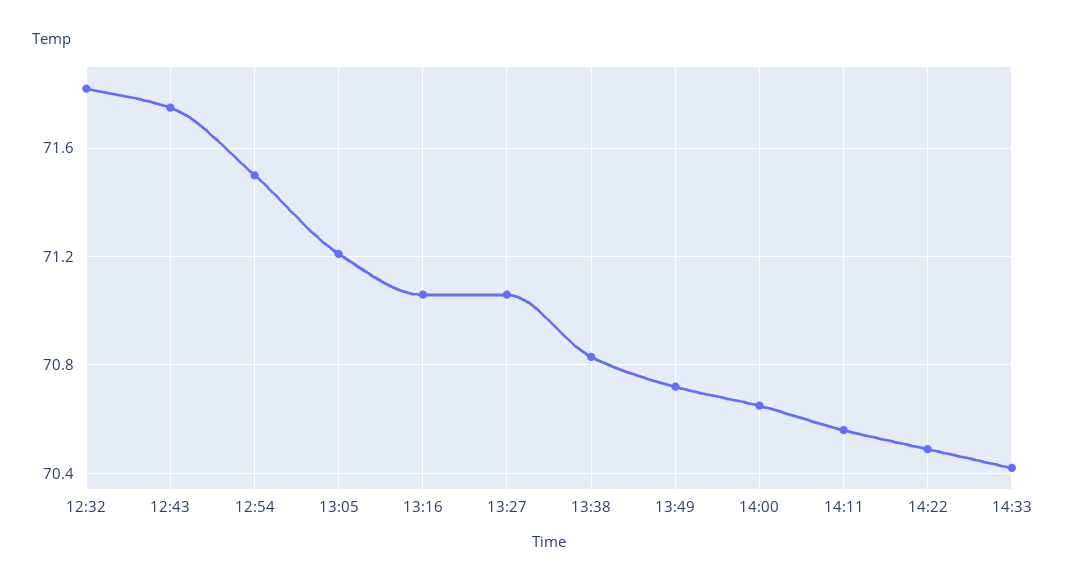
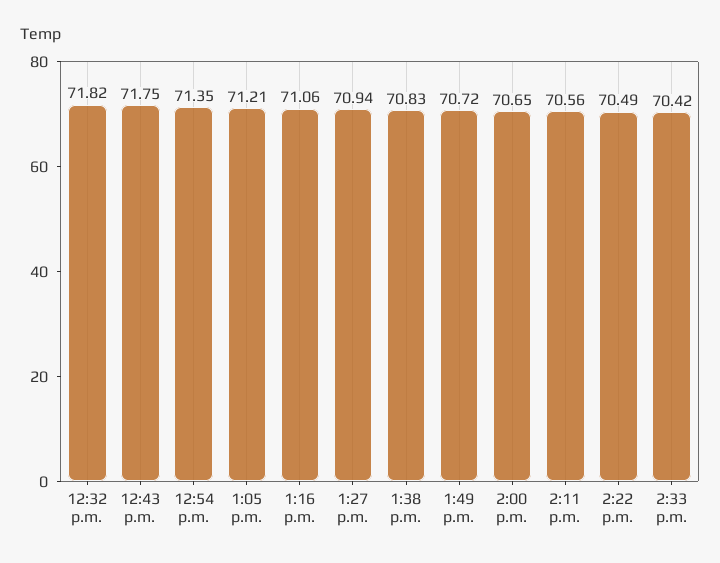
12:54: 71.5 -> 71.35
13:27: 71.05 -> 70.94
-----
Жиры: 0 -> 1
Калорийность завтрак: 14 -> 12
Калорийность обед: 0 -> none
-----
| What is required |
Take every line from the records that holds "Калорийность" and copy it down.

| Task response |
Калорийность завтрак: 14 -> 12
Калорийность обед: 0 -> none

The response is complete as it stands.